The second new line to open this year is the 293km Wuhan-Yichang section of the Shanghai-Wuhan-Chengdu line, which has a design speed of 200km/h. This will be followed by the completion of this major artery connecting the country' s developed east and less-developed mountainous western region, which will allow trains to average 200km/h. Wuhan will then become a new hub of the high-speed network.
Finally, the 904km Harbin-Shenyang-Dalian high-speed line, which runs through China' s northeastern region, will enter service. The journey time between Harbin and Dalian is expected to be reduced by two-thirds from nine to three hours.
"Two to six months must be allowed for commissioning and dynamic performance testing," according to the MOR. "After that, another one to three months must be given for test running. All new lines must go through these procedures before being put into operation."
China set itself a target to raise 500 billion yuan (79.4 billion U.S.dollars) for both high-speed and conventional line development this year. But in the first four months, the MOR only invested 89.6 billion yuan, down 48.3 percent year-on-year.
Debt has remained high in the railway sector. The MOR, the main investor in China's railway projects, reported a loss of 7 billion yuan in the first quarter, with its debt-to-asset ratio standing at around 60 percent.
To bring more high-speed lines into service, the cash-strapped MOR issued a guideline in May, considered to be by far the most open and detailed in the sector, inviting private investors to participate in rail projects.
In this document, the MOR says it will treat private investors impartially when they invest in railway projects. Eligible investors will be allowed to participate in railway design, construction, consultation and equipment purchase.

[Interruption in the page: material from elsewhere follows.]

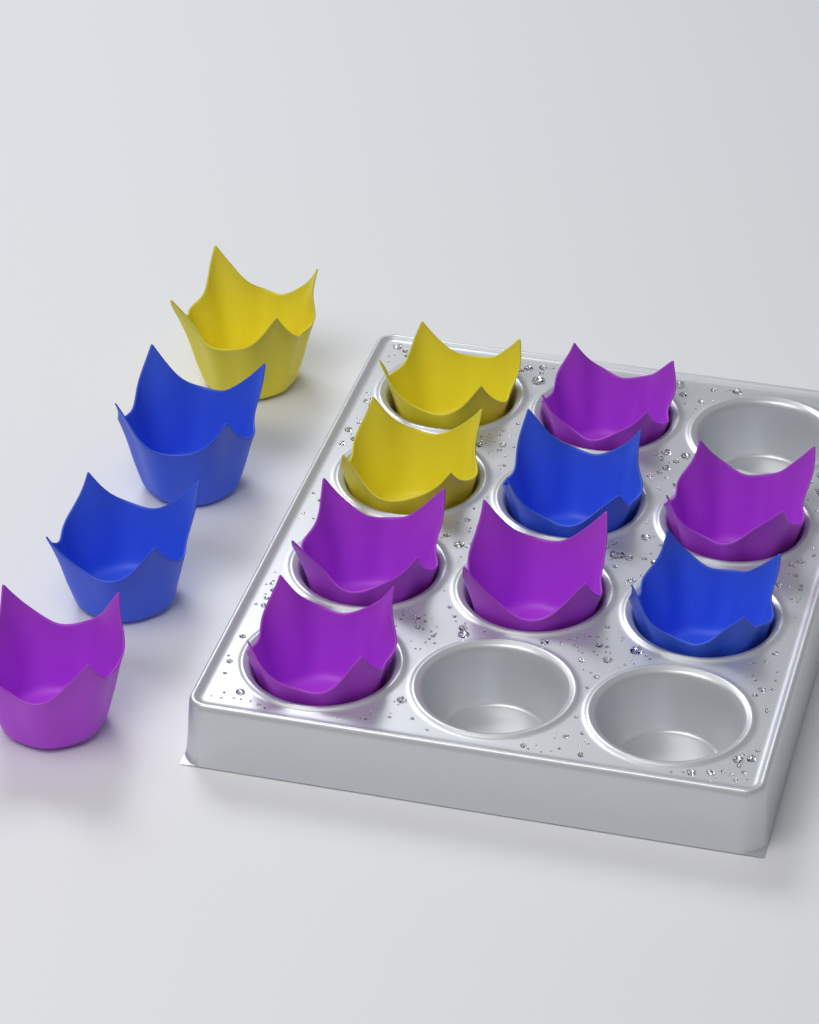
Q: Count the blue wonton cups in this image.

Investors will be encouraged to invest in all kinds of railways, including passenger lines and profitable coal-carrying heavy-haul railways. The guideline also says railway-related companies are encouraged to go public while more insurance companies are welcomed to invest in rail.
Wang Mengshu, an expert on railway technology and a member of the Chinese Academy of Engineering, has applauded the move to break the funding monopoly, and expects to see more.
But he said that private companies will also remain cautious in entering the railway sector unless there is a good profit distribution scheme between the government and the company.